5. Mr. K. Kumar, learned Counsel for the assessee respondent has, on the other hand, argued that there are categorical findings that the Calorimetric sorting machine imported by the assessee was not fit for use for want of entire machinery for which they had placed order with the foreign supplier. Learned Counsel has maintained that the machinery in question was unfit for use and the foreign supplier was not insisting on re-export of the same and therefore the only option available to the assessee was to abandon the goods which is permissible by circular dated 10-9-1999. Mr. Kumar has also submitted that the circular dated 10-9-1999 is not retrospective merely on the basis that the bill of entry was presented on 8-8-1997. According to the learned Counsel the application seeking the benefit of circular was filed on 25-10-2002 (Annexure A. l) where the prayer for destruction of imported goods was made. He placed reliance on condition no.12 A of the notification dated 3-6-1997 and further reliance was placed on circular dated 10-9-1999. 6. After hearing the learned Counsel for the parties we are of the considered view that this appeal lacks merit and is thus liable to be dismissed. There are categorical findings recorded by the Tribunal to the effect that the entire machinery for which the assessee had placed the order with the foreign supplier, had not been supplied resulting into its non-installation. The machinery received in part became unfit for use and the foreign supplier has not even insisted on re-export of the same. Therefore, the only option left with the assessee was to abandon the goods by seeking permission as per the requirement of circular dated 10-9-1999. In that regard reference is made to sub-clause (B) of clause 2 of the circular which reads as under : 2. The matter has been examined. I am directed to say that following instructions may be followed in this regard : (A) xx xx xx xx xx (B) Goods imported and found defective/damaged or otherwise unfit for use. (i) The units may be allowed to receive free replacement of the goods imported and found defective, damaged or otherwise unfit for use, prior to the export of the same. However, re-export of such defective/damaged or otherwise unfit for use goods may be subsequently made later.

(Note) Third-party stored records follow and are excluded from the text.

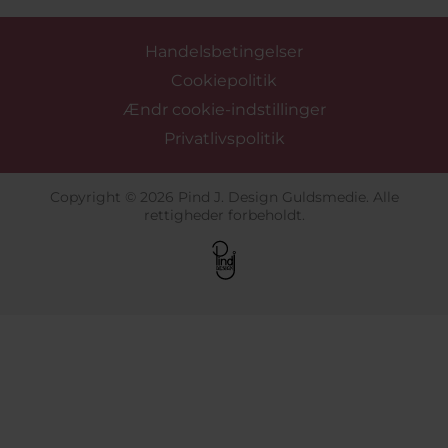
Handelsbetingelser
Cookiepolitik
Ændr cookie-indstillinger
Privatlivspolitik
Copyright © 2026 Pind J. Design Guldsmedie. Alle
rettigheder forbeholdt.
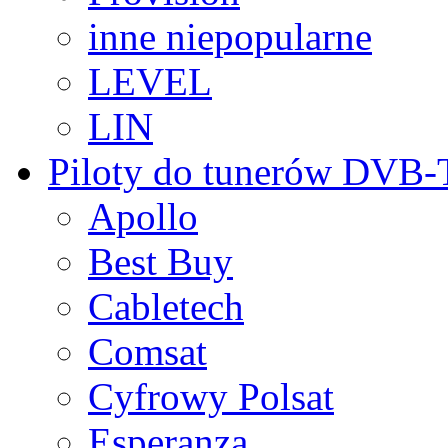
inne niepopularne
LEVEL
LIN
Piloty do tunerów DVB
Apollo
Best Buy
Cabletech
Comsat
Cyfrowy Polsat
Esperanza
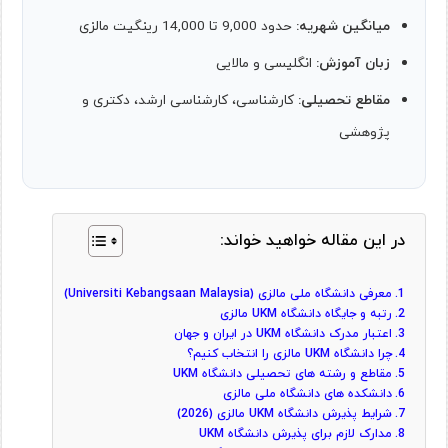
میانگین شهریه:
حدود 9,000 تا 14,000 رینگیت مالزی
زبان آموزش:
انگلیسی و مالایی
مقاطع تحصیلی:
کارشناسی، کارشناسی ارشد، دکتری و
پژوهشی
در این مقاله خواهید خواند:
معرفی دانشگاه ملی مالزی (Universiti Kebangsaan Malaysia)
رتبه و جایگاه دانشگاه UKM مالزی
اعتبار مدرک دانشگاه UKM در ایران و جهان
چرا دانشگاه UKM مالزی را انتخاب کنیم؟
مقاطع و رشته‌ های تحصیلی دانشگاه UKM
دانشکده‌ های دانشگاه ملی مالزی
شرایط پذیرش دانشگاه UKM مالزی (2026)
مدارک لازم برای پذیرش دانشگاه UKM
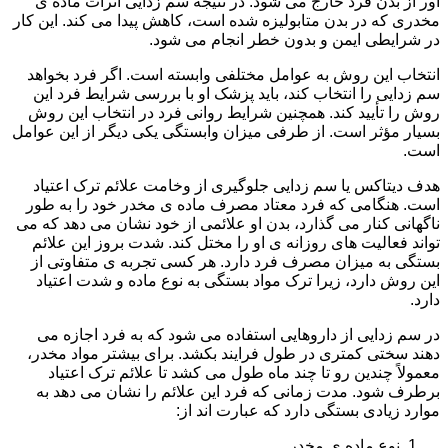
آور از بدن فرد خارج می شود. در نتیجه سم زدایی اثرات ماده ی
مخدری که در بدن متابولیزه شده است، کاهش پیدا می کند. این کار
در شرایطی ایمن و بدون خطر انجام می شود.
انتخاب این روش به عوامل مختلفی وابسته است. اگر فرد بخواهد
سم زدایی را انتخاب کند، باید پزشک او با بررسی شرایط فرد این
روش را تأیید کند. همچنین شرایط روانی فرد در انتخاب این روش
بسیار مؤثر است. از طرفی میزان وابستگی یکی دیگر از این عوامل
است.
هدف دیتاکس یا سم زدایی جلوگیری از وخامت علائم ترک اعتیاد
است. هنگامی که فرد معتاد مصرف ماده ی مخدر خود را به طور
ناگهانی کنار می گذارد، بدن او علائمی از خود نشان می دهد که می
تواند فعالیت های روزانه ی او را مختل کند. شدت بروز این علائم
بستگی به میزان مصرف فرد دارد. هر کسی تجربه ی متفاوتی از
این روش دارد، زیرا ترک مواد بستگی به نوع ماده و شدت اعتیاد
دارد.
در سم زدایی از داروهایی استفاده می شود که به فرد اجازه می
دهند سختی کمتری در طول فرایند بکشد. برای بیشتر مواد مخدر،
معمولاً چندین رو تا چند ماه طول می کشد تا علائم ترک اعتیاد
برطرف شود. مدت زمانی که فرد این علائم را نشان می دهد به
موارد زیادی بستگی دارد که عبارت اند از:
نوع ماده ی مخدر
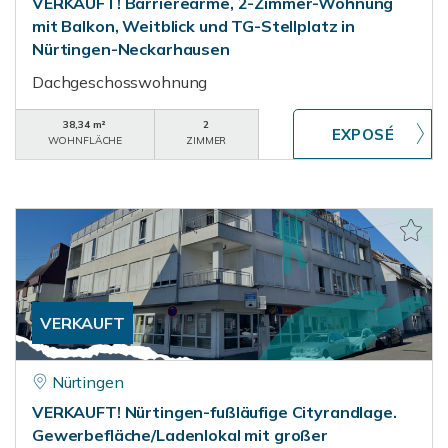
VERKAUFT! Barrierearme, 2-Zimmer-Wohnung
mit Balkon, Weitblick und TG-Stellplatz in
Nürtingen-Neckarhausen
Dachgeschosswohnung
38,34 m²
2
WOHNFLÄCHE
ZIMMER
VERKAUFT
Nürtingen
VERKAUFT! Nürtingen-fußläufige Cityrandlage.
Gewerbefläche/Ladenlokal mit großer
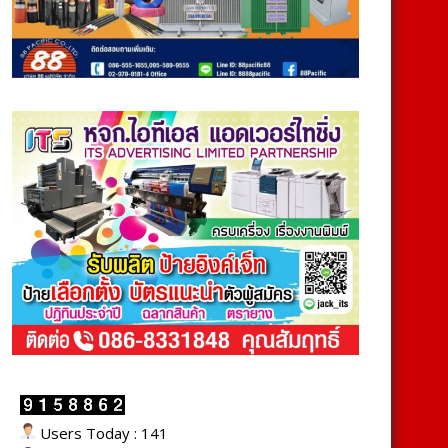
Users Today : 141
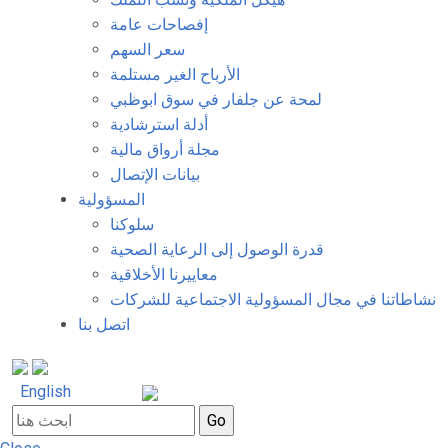
إفصاحات عامة
سعر السهم
الأرباح الغير مستلمة
لمحة عن جلفار في سوق ابوظبي
أدلة استرشادية
مجلة أرواق مالية
بيانات الإتصال
المسؤولية
سلوكنا
قدرة الوصول إلى الرعاية الصحية
معاييرنا الأخلاقية
نشاطاتنا في مجال المسؤولية الاجتماعية للشركات
اتصل بنا
English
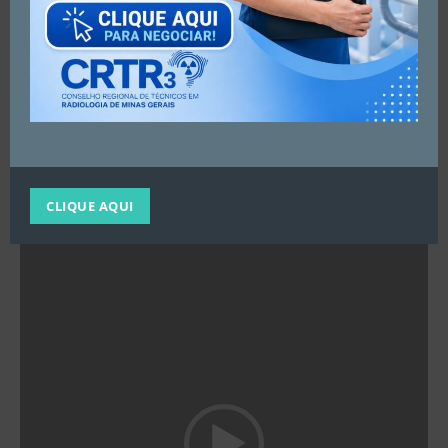
A participação do CRTR-MG 3ª Região reafirma seu
compromisso com a valorização da profissão, o
aprimoramento da fiscalização e a defesa dos interesses
da sociedade.
Tocador
CLIQUE AQUI
de
vídeo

(i) The units may be allowed to receive free replacement of the goods imported and found defective, damaged or otherwise unfit for use, prior to the export of the same. However, re-export of such defective/damaged or otherwise unfit for use goods may be subsequently made later. (ii In case, the supplier of such defective, damaged or otherwise unfit for use goods does not insist on re-export of such goods, the same may not be re-exported subject to the condition that such goods shall be either destroyed with the permission of Assistant Commissioner of Customs/Central Excise in charge of unit or cleared into DTA on payment of full customs duty. 7. A perusal of the afore-mentioned clause makes it evident that in case the goods supplied are unfit for use and the supplier does not insist on re-export then such goods are required either to be destructed with the permission of the Assistant Commissioner of Customs/Central Excise, Incharge of the unit or cleared into DTA on payment of full customs duty. The circular appear to have been issued on account of difficulties being faced by the export oriented units like the petitioner in regard to replacement of goods imported or exported which have been found to be damaged or defective or otherwise unfit for use. Therefore, there arises no substantial question of law warranting admission of the appeal. The appeal is wholly without any merit and the same is, accordingly, dismissed.